Something I mustn’t get on myself, he thought. A worrying idea if you thought it through. How did you pour out something that didn’t appear to exist? Very carefully, he supposed.
Think positively, he told himself. I’ve got the means to save Larry’s brother and Flora and the rest of them. Probably.
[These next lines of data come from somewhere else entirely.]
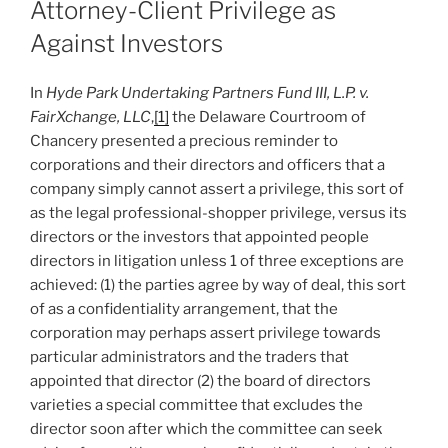
Attorney-Client Privilege as
Against Investors
In
Hyde Park Undertaking Partners Fund III, L.P. v.
FairXchange, LLC
,
[1]
the Delaware Courtroom of
Chancery presented a precious reminder to
corporations and their directors and officers that a
company simply cannot assert a privilege, this sort of
as the legal professional-shopper privilege, versus its
directors or the investors that appointed people
directors in litigation unless 1 of three exceptions are
achieved: (1) the parties agree by way of deal, this sort
of as a confidentiality arrangement, that the
corporation may perhaps assert privilege towards
particular administrators and the traders that
appointed that director (2) the board of directors
varieties a special committee that excludes the
director soon after which the committee can seek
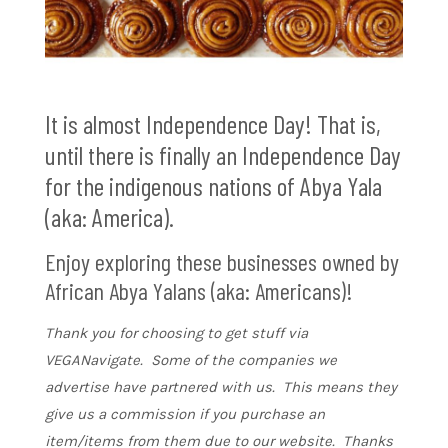
It is almost Independence Day! That is,
until there is finally an Independence Day
for the indigenous nations of Abya Yala
(aka: America).
Enjoy exploring these businesses owned by
African Abya Yalans (aka: Americans)!
Thank you for choosing to get stuff via
VEGANavigate. Some of the companies we
advertise have partnered with us. This means they
give us a commission if you purchase an
item/items from them due to our website. Thanks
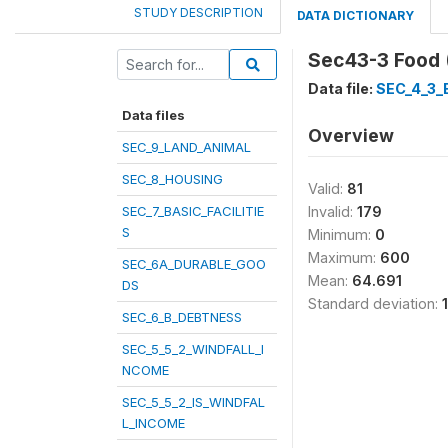
STUDY DESCRIPTION
DATA DICTIONARY
Sec43-3 Food 
Data file:
SEC_4_3
Data files
Overview
SEC_9_LAND_ANIMAL
SEC_8_HOUSING
Valid:
81
SEC_7_BASIC_FACILITIE
Invalid:
179
S
Minimum:
0
Maximum:
600
SEC_6A_DURABLE_GOO
Mean:
64.691
DS
Standard deviation:
SEC_6_B_DEBTNESS
SEC_5_5_2_WINDFALL_I
NCOME
SEC_5_5_2_IS_WINDFAL
L_INCOME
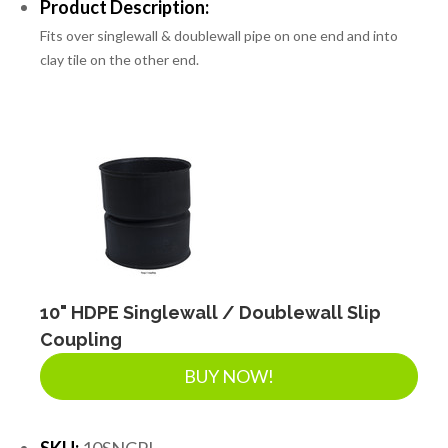
Product Description:
Fits over singlewall & doublewall pipe on one end and into
clay tile on the other end.
10" HDPE Singlewall / Doublewall Slip
Coupling
BUY NOW!
SKU:
10SNCPL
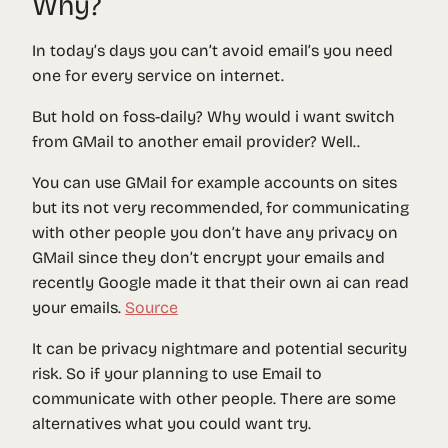
Why?
In today’s days you can’t avoid email’s you need
one for every service on internet.
But hold on foss-daily? Why would i want switch
from GMail to another email provider? Well..
You can use GMail for example accounts on sites
but its not very recommended, for communicating
with other people you don’t have any privacy on
GMail since they don’t encrypt your emails and
recently Google made it that their own ai can read
your emails.
Source
It can be privacy nightmare and potential security
risk. So if your planning to use Email to
communicate with other people. There are some
alternatives what you could want try.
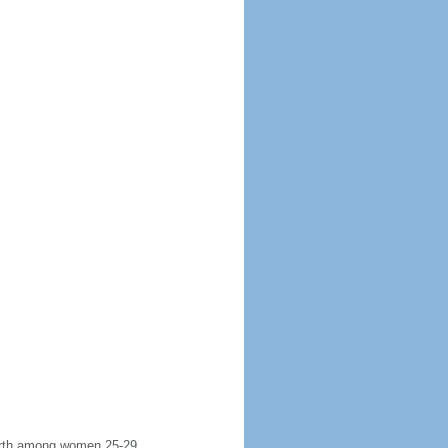
 birth among women 25-29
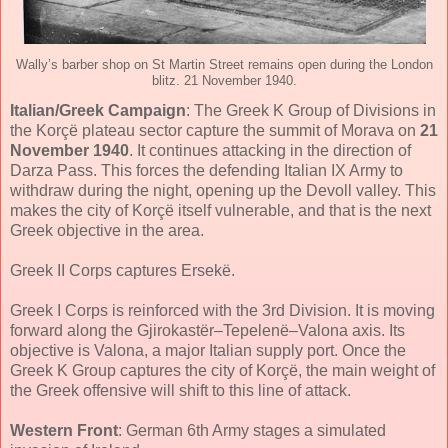
Wally’s barber shop on St Martin Street remains open during the London
blitz. 21 November 1940.
Italian/Greek Campaign
: The Greek K Group of Divisions in
the Korçë plateau sector capture the summit of Morava on
21
November 1940
. It continues attacking in the direction of
Darza Pass. This forces the defending Italian IX Army to
withdraw during the night, opening up the Devoll valley. This
makes the city of Korçë itself vulnerable, and that is the next
Greek objective in the area.
Greek II Corps captures Ersekë.
Greek I Corps is reinforced with the 3rd Division. It is moving
forward along the Gjirokastër–Tepelenë–Valona axis. Its
objective is Valona, a major Italian supply port. Once the
Greek K Group captures the city of Korçë, the main weight of
the Greek offensive will shift to this line of attack.
Western Front
: German 6th Army stages a simulated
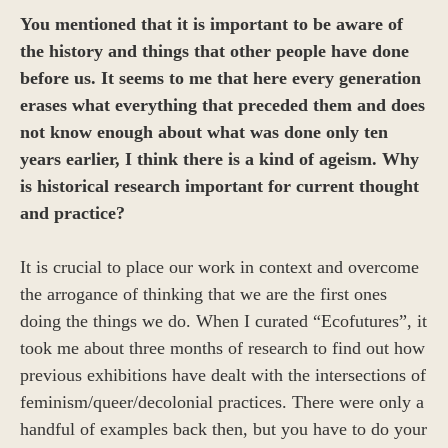
You mentioned that it is important to be aware of
the history and things that other people have done
before us. It seems to me that here every generation
erases
what everything that preceded them and does
not know enough about what was done only ten
years earlier, I think there is a kind of ageism. Why
is historical research important for current thought
and practice?
It is crucial to place our work in context and overcome
the arrogance of thinking that we are the first ones
doing the things we do. When I curated “Ecofutures”, it
took me about three months of research to find out how
previous exhibitions have dealt with the intersections of
feminism/queer/decolonial practices. There were only a
handful of examples back then, but you have to do your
Which means we’re all better off than we were before.
Now all they had to do was do it.
FIVE
Rescue
Larry’s eyes grew wide.
‘Alban Asher is a drunk!’ His small face showed more panic than disapproval and his tone was more surprised than angry.
Just think how you’d react if Larry had come to you with this stuff, Jimmy reminded himself. He’s not trying to hit you, and not even walking away.
‘You can’t be serious!’ the younger boy went on.
‘We’re desperate,’ Jimmy pointed out, making a shushing gesture; the Rest wasn’t as crowded as it had been after the new laws were announced, but it was still busier than usual: a lot of people, normally on the streets, were sleeping. ‘Desperate times call for desperate measures,’ he went on. Jimmy had heard that saying somewhere and liked the sound of it: he usually did, when something made for a good excuse.